> [TASK TO COMPLETE]:
Line by line, the data below should be set down unchanged, with images excluded.

> [DATASET EXTRACT]:
-.-.-

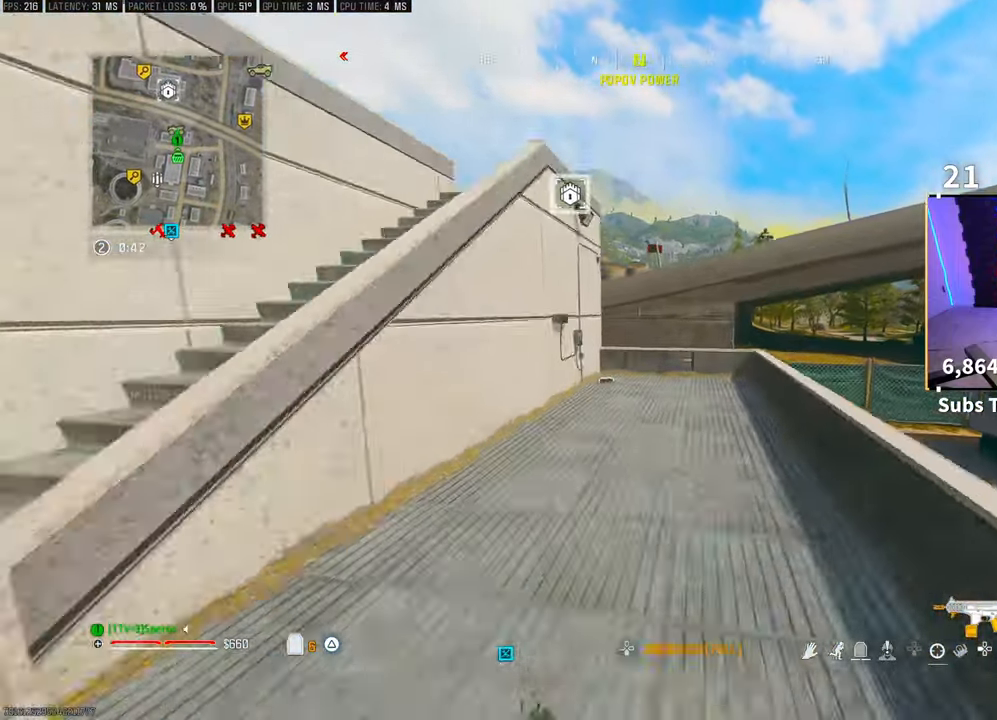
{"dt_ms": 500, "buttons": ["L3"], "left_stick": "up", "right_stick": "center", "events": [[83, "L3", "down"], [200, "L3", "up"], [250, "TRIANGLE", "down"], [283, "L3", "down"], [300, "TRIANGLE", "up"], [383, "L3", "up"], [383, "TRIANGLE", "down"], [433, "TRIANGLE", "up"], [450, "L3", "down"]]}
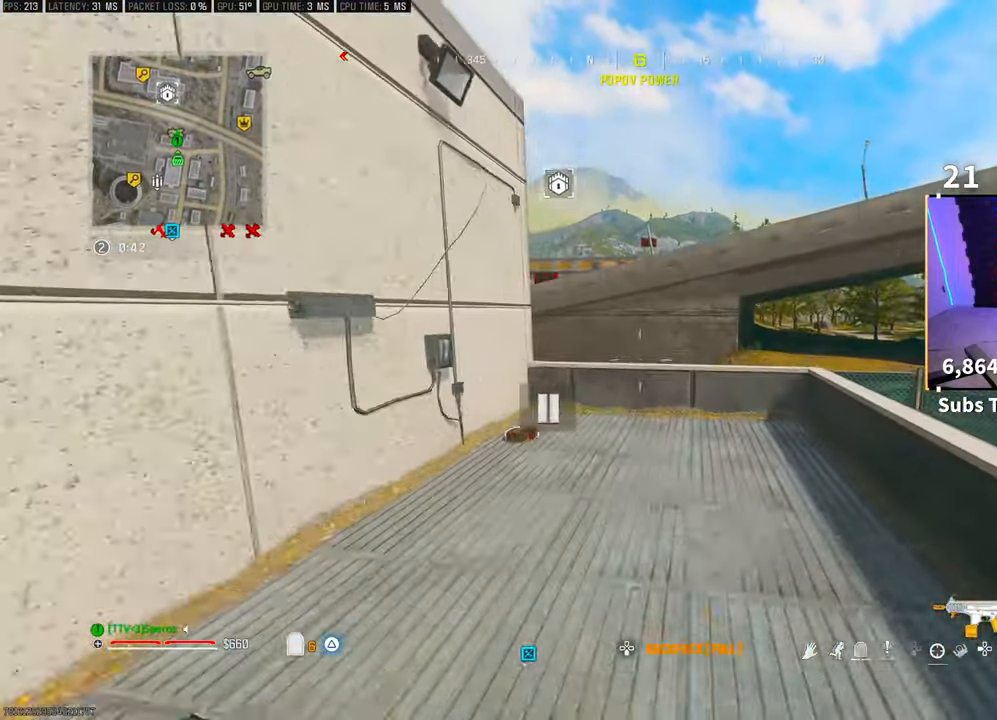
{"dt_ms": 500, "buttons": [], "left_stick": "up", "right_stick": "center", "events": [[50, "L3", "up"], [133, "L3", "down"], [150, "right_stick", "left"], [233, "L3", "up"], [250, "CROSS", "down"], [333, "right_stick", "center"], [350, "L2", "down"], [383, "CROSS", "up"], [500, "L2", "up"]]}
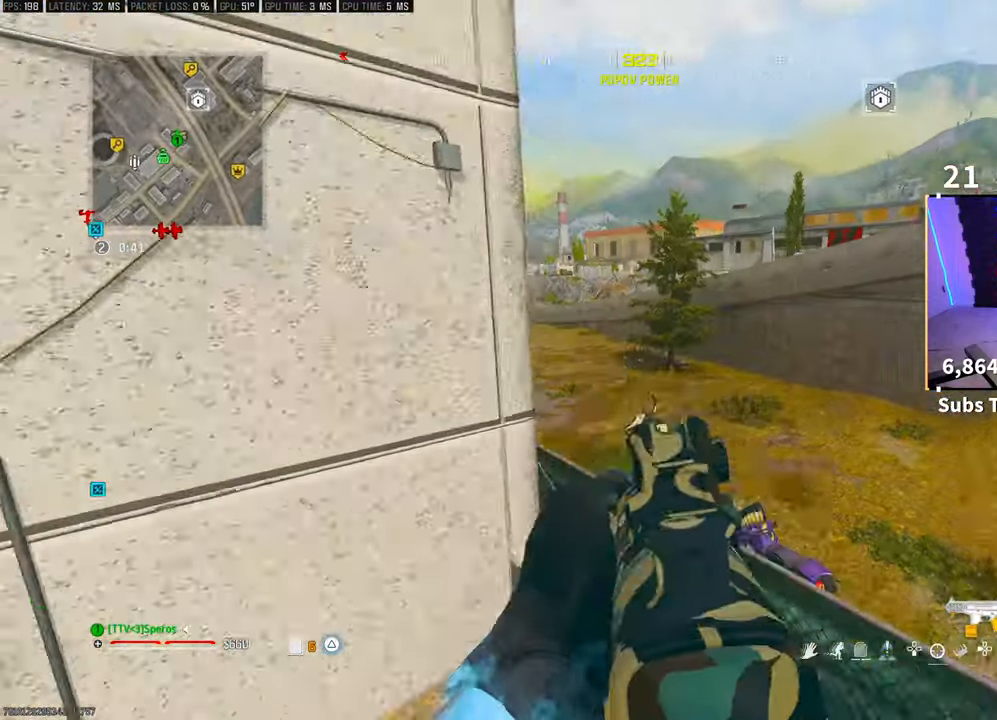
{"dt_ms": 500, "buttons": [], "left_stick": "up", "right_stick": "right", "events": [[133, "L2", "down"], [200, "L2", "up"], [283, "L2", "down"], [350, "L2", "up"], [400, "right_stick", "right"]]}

-.-.-

> [YOUR RESPONSE]:
{"dt_ms": 500, "buttons": ["L3"], "left_stick": "up", "right_stick": "center", "events": [[83, "L3", "down"], [200, "L3", "up"], [250, "TRIANGLE", "down"], [283, "L3", "down"], [300, "TRIANGLE", "up"], [383, "L3", "up"], [383, "TRIANGLE", "down"], [433, "TRIANGLE", "up"], [450, "L3", "down"]]}
{"dt_ms": 500, "buttons": [], "left_stick": "up", "right_stick": "center", "events": [[50, "L3", "up"], [133, "L3", "down"], [150, "right_stick", "left"], [233, "L3", "up"], [250, "CROSS", "down"], [333, "right_stick", "center"], [350, "L2", "down"], [383, "CROSS", "up"], [500, "L2", "up"]]}
{"dt_ms": 500, "buttons": [], "left_stick": "up", "right_stick": "right", "events": [[133, "L2", "down"], [200, "L2", "up"], [283, "L2", "down"], [350, "L2", "up"], [400, "right_stick", "right"]]}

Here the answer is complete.